Nous avons tous besoin de modèles de réussite qui deviennent le moteur de beaucoup de nos efforts et de nos succès. Qui inspire qui, au Québec ? Nous avons choisi trois entrepreneurs auxquels nous avons demandé qui les inspire en affaires et, surtout, pourquoi. Aux modèles qu'ils ont cités, la même question a été posée. Et ainsi de suite, jusqu'à bâtir des chaînes d'inspiration.

ENTRÉES FOURNIES ::
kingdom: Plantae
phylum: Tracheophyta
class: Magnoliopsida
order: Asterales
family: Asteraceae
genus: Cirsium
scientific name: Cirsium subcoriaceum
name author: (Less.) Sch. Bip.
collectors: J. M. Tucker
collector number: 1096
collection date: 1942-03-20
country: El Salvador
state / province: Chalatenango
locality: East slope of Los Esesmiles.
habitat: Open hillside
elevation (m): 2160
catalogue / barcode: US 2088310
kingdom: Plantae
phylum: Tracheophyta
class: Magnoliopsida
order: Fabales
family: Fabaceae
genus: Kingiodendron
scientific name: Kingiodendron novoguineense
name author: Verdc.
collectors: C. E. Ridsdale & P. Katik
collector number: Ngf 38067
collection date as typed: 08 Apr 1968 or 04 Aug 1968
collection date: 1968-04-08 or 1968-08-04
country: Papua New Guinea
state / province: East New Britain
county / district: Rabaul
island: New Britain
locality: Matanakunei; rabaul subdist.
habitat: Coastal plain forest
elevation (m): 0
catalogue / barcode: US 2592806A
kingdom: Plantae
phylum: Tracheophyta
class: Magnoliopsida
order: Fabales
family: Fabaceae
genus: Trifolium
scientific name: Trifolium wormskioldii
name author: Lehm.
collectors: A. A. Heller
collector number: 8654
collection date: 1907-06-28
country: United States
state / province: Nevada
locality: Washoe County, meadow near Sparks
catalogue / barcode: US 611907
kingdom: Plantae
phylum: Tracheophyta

ACTIONS DEMANDÉES ::
1 – Dans le texte sur l'inspiration en affaires au Québec, combien d'entrepreneurs ont été choisis au départ ?
2 – Poursuivez le texte sur l'inspiration en affaires au Québec après sa dernière phrase.

RÉPONSES DONNÉES ::
1 – Trois entrepreneurs.

2 –
Dominic Gagnon, président de l'agence Piranha
À 14 ans, il a fondé Médiatech Communication, la première agence Web au Saguenay-Lac-Saint-Jean, avec trois employés à temps plein ! En 2007, alors qu'il poursuivait des études en communications publiques à l'Université Laval, il a créé Piranha, une agence spécialisée en marketing mobile. Aujourd'hui, il exploite des bureaux à Québec, Montréal et Paris, et compte parmi ses clients Desjardins, Bell, BMW et le Groupe Germain. Entre autres... Cerise sur le gâteau ? Il est chargé de cours à la maîtrise en communication appliquée à l'Université de Sherbrooke. Pas mal pour un gars de 26 ans, hyperactif non traité, à qui un prof avait déjà dit qu'il ne réussirait rien dans la vie. Dominic Gagnon a de l'ambition, de la détermination et l'audace de croire en lui et ses rêves.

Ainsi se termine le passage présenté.